Era madrugada. Quatro adolescentes atraíram um cachorro dócil que vivia nas ruas, cuidado pela população da redondeza. Orelha era um cachorro comunitário da Praia Brava, em Florianópolis. Todo mundo o conhecia. Ele confiava em todos que viviam ali. Quando o cachorro se aproximou, os jovens começaram a espanca-lo, sem dó, a pauladas. Bateram tanto, que seu cérebro ficou exposto. Ele tremia caído no chão, ensanguentado, com seu corpo perfurado por pregos. Durante a manhã, os moradores tentaram socorre-lo, o levaram ao veterinário, mas nada mais poderia ser feito a não ser a eutanásia para pôr fim ao sofrimento.
Se se encerrasse aí, a notícia por si só já seria absurdamente chocante. Mas o desenrolar da história causa ainda mais asco. Tudo nesse caso é um escândalo. É um crime atrás do outro. O porteiro que filmou as agressões foi ameaçado pelos familiares do jovem. A juíza que seria responsável pelo caso se declarou parcial por ter relações próximas às famílias dos adolescentes. A outra magistrada que a substituiu proibiu a quebra de sigilo telefônico. Encontraram drogas na casa de um dos garotos, mas o caso foi ignorado porque a quantidade era “pequena”, apenas para consumo. Familiares estão sendo denunciados por coação a testemunhas. Não bastava terem criado monstros, agora, usam seu poderio econômico e social para amedrontar quem fala o que sabe, usando o sistema que deveria puni-los para esmagar quem ousa denunciar. A justiça nesse país está longe de ser cega. Ela vê, o tempo inteiro, a cor de pele, o saldo bancário e o sobrenome. Já pensou se a droga tivesse sido encontrada na casa de um jovem preto da favela?
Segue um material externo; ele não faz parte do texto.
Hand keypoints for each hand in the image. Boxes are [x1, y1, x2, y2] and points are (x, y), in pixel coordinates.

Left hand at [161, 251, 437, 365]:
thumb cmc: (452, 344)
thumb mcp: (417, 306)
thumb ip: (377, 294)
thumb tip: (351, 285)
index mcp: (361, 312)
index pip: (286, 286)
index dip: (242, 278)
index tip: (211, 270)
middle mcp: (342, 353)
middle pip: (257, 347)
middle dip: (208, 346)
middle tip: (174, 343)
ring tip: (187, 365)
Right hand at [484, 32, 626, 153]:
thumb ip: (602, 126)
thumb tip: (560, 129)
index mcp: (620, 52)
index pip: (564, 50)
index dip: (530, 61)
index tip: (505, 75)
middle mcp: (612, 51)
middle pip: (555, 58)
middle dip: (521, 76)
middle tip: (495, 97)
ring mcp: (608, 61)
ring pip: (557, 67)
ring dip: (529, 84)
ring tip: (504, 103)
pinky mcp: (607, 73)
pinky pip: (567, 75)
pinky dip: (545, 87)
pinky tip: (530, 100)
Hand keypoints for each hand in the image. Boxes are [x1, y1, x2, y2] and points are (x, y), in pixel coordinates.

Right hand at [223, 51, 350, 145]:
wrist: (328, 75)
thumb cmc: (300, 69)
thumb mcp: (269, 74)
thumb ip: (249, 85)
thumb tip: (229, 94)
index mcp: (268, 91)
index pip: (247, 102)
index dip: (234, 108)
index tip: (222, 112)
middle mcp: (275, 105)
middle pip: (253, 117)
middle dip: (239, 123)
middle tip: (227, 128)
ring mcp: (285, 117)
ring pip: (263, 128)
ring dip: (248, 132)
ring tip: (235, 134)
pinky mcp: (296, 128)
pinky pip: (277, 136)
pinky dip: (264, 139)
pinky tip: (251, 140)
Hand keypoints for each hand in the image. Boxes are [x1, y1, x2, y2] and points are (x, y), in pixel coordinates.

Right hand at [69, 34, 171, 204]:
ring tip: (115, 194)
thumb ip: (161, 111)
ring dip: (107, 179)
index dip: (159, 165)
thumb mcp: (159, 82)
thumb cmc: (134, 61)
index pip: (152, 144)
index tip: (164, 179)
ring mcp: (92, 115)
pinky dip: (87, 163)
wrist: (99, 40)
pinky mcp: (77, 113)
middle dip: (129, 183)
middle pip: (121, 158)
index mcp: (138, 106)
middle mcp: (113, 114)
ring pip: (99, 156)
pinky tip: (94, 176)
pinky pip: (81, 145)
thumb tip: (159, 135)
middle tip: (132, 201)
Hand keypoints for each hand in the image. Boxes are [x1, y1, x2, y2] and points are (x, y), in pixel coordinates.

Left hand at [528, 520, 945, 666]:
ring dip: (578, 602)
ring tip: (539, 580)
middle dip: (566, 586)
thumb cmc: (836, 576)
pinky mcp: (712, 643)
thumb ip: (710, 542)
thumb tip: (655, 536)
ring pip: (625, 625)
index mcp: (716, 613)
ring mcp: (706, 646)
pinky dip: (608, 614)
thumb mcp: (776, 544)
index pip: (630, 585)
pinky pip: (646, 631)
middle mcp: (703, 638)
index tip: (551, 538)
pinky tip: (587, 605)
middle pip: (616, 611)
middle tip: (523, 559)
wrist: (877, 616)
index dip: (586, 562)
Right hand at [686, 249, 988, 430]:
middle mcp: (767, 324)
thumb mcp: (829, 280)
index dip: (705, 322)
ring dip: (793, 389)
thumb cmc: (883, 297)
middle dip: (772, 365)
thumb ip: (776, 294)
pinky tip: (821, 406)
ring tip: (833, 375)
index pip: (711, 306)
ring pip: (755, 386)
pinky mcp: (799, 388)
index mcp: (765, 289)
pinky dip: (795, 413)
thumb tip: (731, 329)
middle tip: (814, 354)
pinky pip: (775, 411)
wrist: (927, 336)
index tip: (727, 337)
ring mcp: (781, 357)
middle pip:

E, como se todos os absurdos já não fossem suficientes, dois dos jovens que espancaram o cachorro foram para a Disney. Isso mesmo: ao invés de serem repreendidos e punidos duramente, os meninos foram passear porque, segundo a família, a viagem já estava pré-programada.
Sim, o Brasil se indignou com a morte do Orelha, mas o que realmente deveria nos tirar o sono é o que estamos fazendo com os nossos jovens. Precisamos olhar para além do crime e enxergar o vazio emocional que ele revela. Os quatro adolescentes que torturaram até a morte um cachorro poderia ser os nossos filhos ou colegas dos nossos filhos. Garotos que você olha e não vê nada de errado porque são meninos que têm tudo. Tudo, menos limite.
A falta de limites não é liberdade, é abandono. Quando um jovem acha que não tem ninguém olhando por ele, ele acredita que pode fazer qualquer coisa que ninguém não vai nem notar. Quando não ensinamos uma criança a respeitar um animal, estamos falhando em ensiná-la a respeitar um ser humano. Esses jovens não brotaram do nada. Eles são frutos de uma cultura que evita o ‘não’, que transforma a dor do outro em entretenimento e que se omite diante da formação do caráter. Pais omissos estão relativizando o erro ou tentando justificar ou defender atitudes indefensáveis, contribuindo para a normalização daquilo que jamais deveria ser aceito. A violência começa no silêncio da omissão. Ela não surge de repente. Se constrói no descuido, na ausência, no ódio banalizado, na tolerância ao erro.
Casos como esses nos deixam – ou deveriam deixar – um importante alerta. O que aconteceu com o Orelho expôs a ausência de limites morais e a naturalização da maldade. Porque quando a dor do doutra vira diversão, algo essencial está perdido.
Que tipo de jovem estamos formando? Nossos filhos estão aprendendo a conviver em sociedade ou estão entendendo que o mundo gira em torno dos próprios desejos, custe o que custar? A educação é o único antídoto contra a barbárie. O futuro do mundo está dentro da nossa casa, na forma como ensinamos nossos filhos a tratar quem não pode se defender.
O que leva quatro adolescentes da elite catarinense a bater em um cachorro até a morte? Quem faz isso com animal, também bate em mulher no elevador, dopa jovem na balada, atropela trabalhador a 200km/h em seu carro esportivo, atira em gari. Os jovens que fazem esse tipo de coisa hoje e passam impunes, amanhã são os mesmos que ateiam fogo em indígena que dormia em pontos de ônibus. Em 1997, Galdino Pataxó faleceu com 95% do corpo queimado. Os jovens disseram que era uma “brincadeira”. Quase nada aconteceu a eles. Certamente nada acontecerá aos quatro jovens. Mas a gente não pode perder a capacidade de se indignar. Se não houver correção pela justiça, que a gente consiga corrigir os nossos filhos para que eles não repitam atrocidades com essa.
Pedir justiça pelo Orelha é pedir proteção por todos nós.